Passage:

┌──

There are many happy occasions at this time of year – graduations and weddings, in particular. Steven B. Zelin, CPA, Managing Member at Zelin & Associates CPA, a full-service accounting and auditing firm based in New York City, offers some tax and financial planning advice.
“For those who are graduating, you should start planning for any potential lean years. The current financial environment means jobs are still scarce and starting out in the workforce will be a change,” says Mr. Zelin. “Consider finding a financial planner to help you manage your own finances and explain the tax codes as they apply to the just graduated young adult. Finding your own tax preparer is of equal importance, although you might consider the CPA who is preparing your parents returns.”
Mr. Zelin also encourages the organization of receipts and tax documents as ways to minimize your taxable income, and maximize any deductions and credits that may be available to you. He offers these specific tax tips for college graduates.
- Organize tax documents in one place: Tax preparation requires a lot of paperwork. Gather and organize all your important tax documents in one place. Go digital with google drive or drop box with digital folders. If you’re old school, simple folders or large envelopes will do.
· Student loans can help at tax time: Student loan debt often follows four years of college. You may think repaying yours is a pain, but your student loan can benefit you at tax time. That’s because some of the interest you pay on your student loan could be tax deductible. Get online access to your loan information.
· Continuing education can be Credit Worthy: The rapid pace of the business world may mean you have to start taking classes to keep up your skills almost as soon as you start working in your first job. Compare the different education credits.
- Look for ways to reduce your taxable income: Reducing your taxable income can reduce your tax burden, and could even lead to a bigger refund. There are multiple ways to reduce your taxable income, and three of the most common and most useful for newly graduated young professionals are:
- Retirement accounts: Saving for retirement by contributing to a 401k plan helps reduce your current year’s taxes. When the investments you make through your 401(k) earn you more money, you won’t pay taxes on that income until the day you withdraw it. At that time, your tax will be based on the tax rate for your tax bracket (i.e. during retirement), which may be less than your tax rate now while you’re working full time. The IRS puts limits on how much you can contribute to your retirement plans (401(k), IRAs, etc.) in a single year. It pays to check out the limits, so you know exactly how much you’re allowed to contribute.
- Health Savings Accounts (HSAs) and Flexible Savings Arrangements (FSAs): HSAs and FSAs are two ways to manage healthcare-related costs while gaining some tax benefit.

└──

Brief:
Answer these questions from the passage on tax tips for graduates:
(a) In which city is Zelin & Associates CPA based?
(b) Which two digital options does the passage name for keeping tax documents in one place?
(c) When are taxes paid on earnings from 401(k) investments?

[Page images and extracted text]
┌──

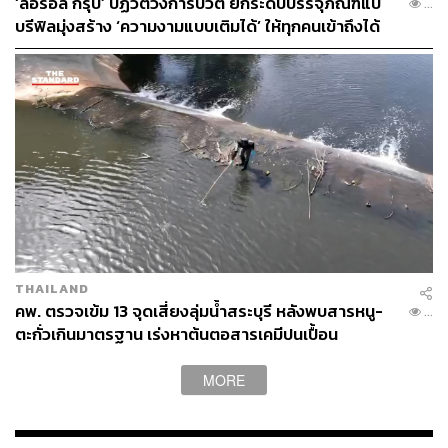
‘ลอรีอัล กรุ๊ป’ ปฏิวัติวงการบิวตี้ ยกระดับบรรจุภัณฑ์แบ
...
บรีฟิลมุ่งสร้าง ‘ความงามแบบเติมได้’ ให้ทุกคนเข้าถึงได้
[Advertorial]
THAILAND
คพ. ตรวจเข้ม 13 จุดเสี่ยงลุ่มน้ำสระบุรี หลังพบสารหนู-
...
ตะกั่วเกินมาตรฐาน เร่งหาต้นตอสารเคมีปนเปื้อน
MORE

└──

Task answer:
(a) New York City.
(b) Google Drive and Dropbox.
(c) On the day the money is withdrawn.